By the time Newcastle boarded their afternoon flight to Heathrow for their tonight’s Carabao Cup quarter‑final at Brentford, club sources had taken the sensible decision to breach a previous code of medical confidentiality and explain the situation. But it would be wrong to say this welcome transparency softened the hostility many supporters harbour towards Bruce.
Given his team are (currently at least) comfortably mid-table in the Premier League, within touching distance of a first cup semi-final for 15 years and still recovering from a coronavirus outbreak which, at one stage left them with one recognised centre-half, such animosity may seem hard to fathom. But that does not make it any less real.
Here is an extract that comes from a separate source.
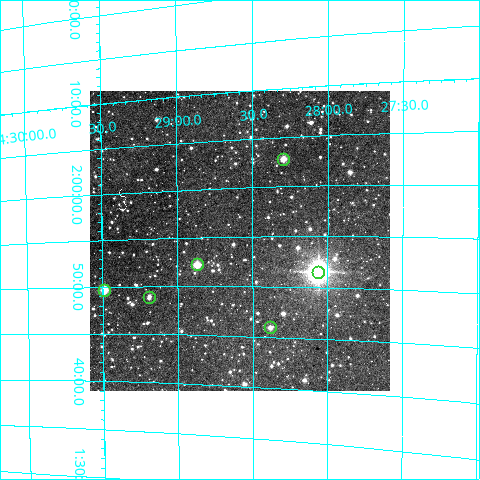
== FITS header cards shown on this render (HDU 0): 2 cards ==
NAXIS1  =                  300
NAXIS2  =                  300

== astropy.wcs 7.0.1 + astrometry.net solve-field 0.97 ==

The problem is that it is possible to view Newcastle through two very different prisms. There is the efficient counterattacking team endorsing the argument about “possession being overrated” by enjoying their best start to a Premier League campaign since 2011-12, when Alan Pardew led them to fifth. Against that comes the reality of watching the team constantly forfeiting possession and struggling against more fluid opponents, including not merely the obvious top-six suspects but also Brighton and Fulham. There is the sense that, without Callum Wilson and his eight goals, they would be condemned to the bottom three. No other Newcastle player has scored more than twice in the league.
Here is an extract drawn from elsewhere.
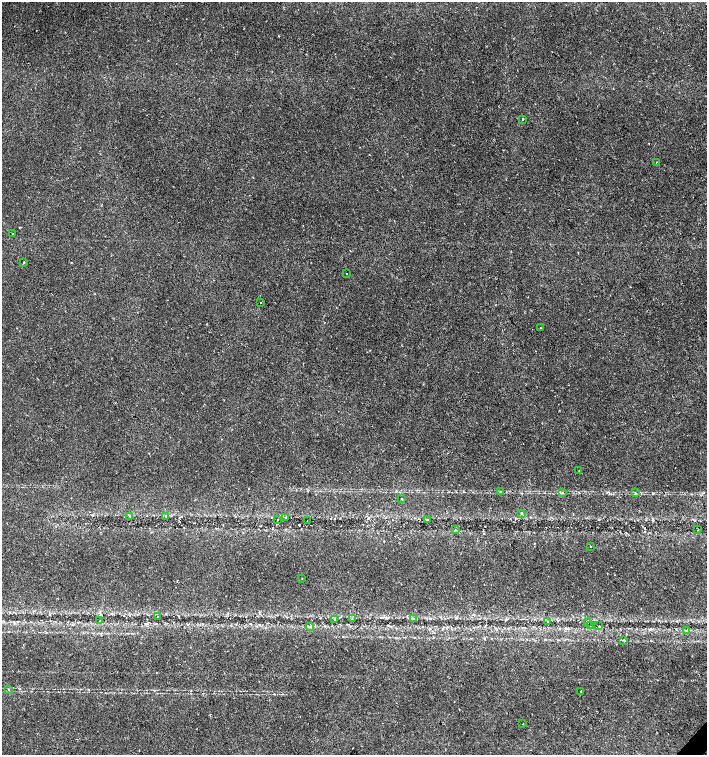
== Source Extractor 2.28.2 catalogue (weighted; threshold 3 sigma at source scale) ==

Bruce’s camp – and he does have a few advocates – talk about context. True, he may not be the same calibre of coach as his still widely-adored predecessor Rafael Benítez, but Newcastle avoided relegation by some distance last season and a manager working within the constraints of Mike Ashley’s ownership frequently possesses the happy knack of finding a way to win when it matters.
It deserted him during the 5-2 thrashing at Leeds last week and with Saturday’s somewhat fortunate 1-1 draw with Fulham failing to convince the doubters, Bruce could do with leading a club without a trophy for 51 years into that long awaited semi-final.
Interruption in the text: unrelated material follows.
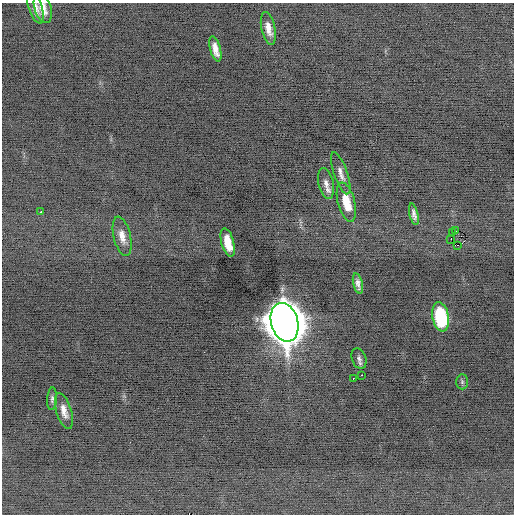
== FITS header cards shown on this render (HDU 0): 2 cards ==
NAXIS1  =                  512 / Axis length
NAXIS2  =                  512 / Axis length

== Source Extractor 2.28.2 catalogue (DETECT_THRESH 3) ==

If not, Newcastle will approach the next three, testing, league games – at Manchester City and at home to Liverpool and Leicester – with many fans fearing they will see the points cushion protecting them from the bottom three eroded and Bruce’s supposed “luck” finally running out.
That school of thought is encapsulated by the influential True Faith fanzine writer Michael Martin’s description of the team’s last three fixtures. “In each of these games United played abysmally,” he wrote. in a piece entitled Steve Bruce where is the progress? “The win over West Brom concealed a multitude of sins but the horrible limitations of the Bruce gameplan was plain to see in the two matches that followed … the most common descriptions [of Newcastle’s football] I hear from fans are ‘joyless’, ‘spirit-crushing’, ‘soul-destroying’ and ‘unwatchable.’”
Bruce is perhaps sufficiently honest to agree partially with some of those sentiments but argues he is slowly improving a limited squad. If Newcastle were to lift the Carabao Cup – Saint-Maximin to score the winner, anyone? – and sneak into the top half of the table he could yet enjoy the last laugh. However, that remains quite a big if.